For the Salad:
- 12 Baby Beetroots, scrubbed clean
- Salt and Freshly Ground Black Pepper
- 2 tbsp Granulated Sugar
- 2 tbsp Unsalted Butter
- 5 ounces Baby Arugula
- 10 ounces Mesclun Mix
- 4 Plum Tomatoes, washed and cut into wedges
- 8 Hardboiled Eggs, peeled and cut into wedges
- 12 strips of bacon, cut into 1/2" pieces
Vinaigrette:
- 1/2 cup EVOO
- 8 shallots, peeled and halved
- 2 tbsp Brown Sugar
- 1/4 cup Cabernet Wine
- 1/3 Cup Chicken Stock
- 1 tsp Dijon Mustard
- 1/4 cup Red Wine Vinegar
- Salt and Freshly Ground White Pepper
Garnish:
- Baby Beetroot Leaves
Directions:
- Place beetroots in a large pot filled with hot water that is seasoned with salt, bring to a boil and cook for 20 minutes or until beetroots are cooked through.
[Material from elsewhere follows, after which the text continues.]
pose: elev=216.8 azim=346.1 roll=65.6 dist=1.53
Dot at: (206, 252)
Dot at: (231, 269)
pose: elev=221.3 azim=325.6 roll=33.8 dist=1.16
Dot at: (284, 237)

Drain and refresh under cold water.
- Peel beetroots with back of a knife and cut into quarters.
- Season with salt and pepper, cut into quarters and sprinkle with sugar, then saute in butter for 5-7 minutes until carmelized.
- Using a small saucepan on medium heat level, warm 1 tablespoon olive oil and sauté shallots with brown sugar for 5 minutes.
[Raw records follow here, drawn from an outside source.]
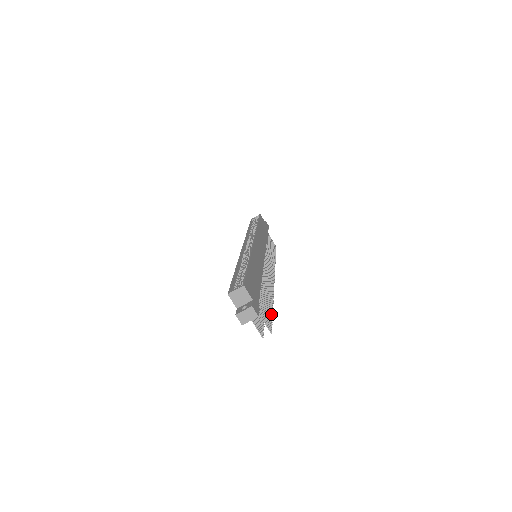
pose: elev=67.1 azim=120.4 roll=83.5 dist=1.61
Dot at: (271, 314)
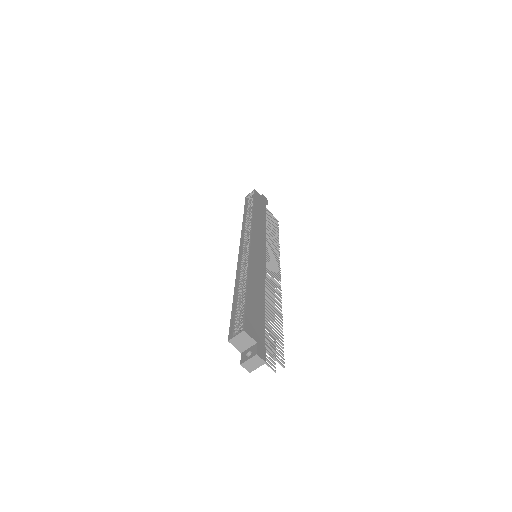
Dot at: (281, 337)
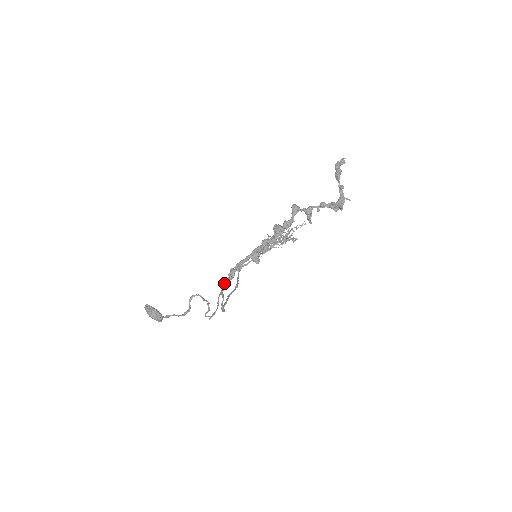
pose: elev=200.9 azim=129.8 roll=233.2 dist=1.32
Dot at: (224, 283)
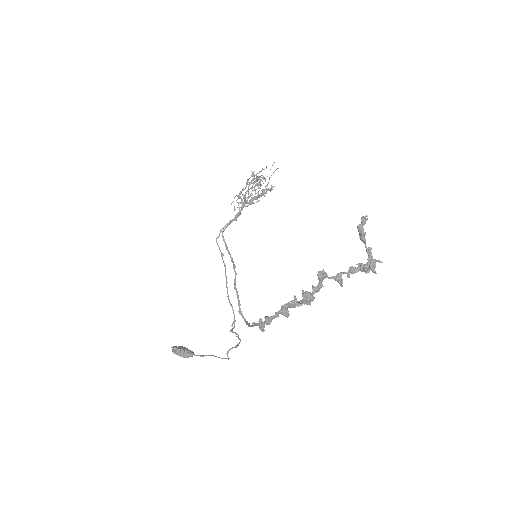
Dot at: (252, 325)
- Deglaze with wine and reduce by half. Add chicken stock, bring to a boil, cover with aluminum foil and simmer for 15 minutes or until shallots are falling apart.
- Strain liquid through a sieve and process shallots into a fine puree into a stainless steel or glass bowl and allow to cool.
- Stir mustard into cooled shallot reduction, add vinegar and whisk in remaining olive oil. Adjust seasoning with salt and pepper.
- Assemble lettuces on chilled plates. Garnish with tomatoes, eggs, bacon and baby caramelized beetroots. Drizzle with shallot vinaigrette and decorate with baby beetroot leaves.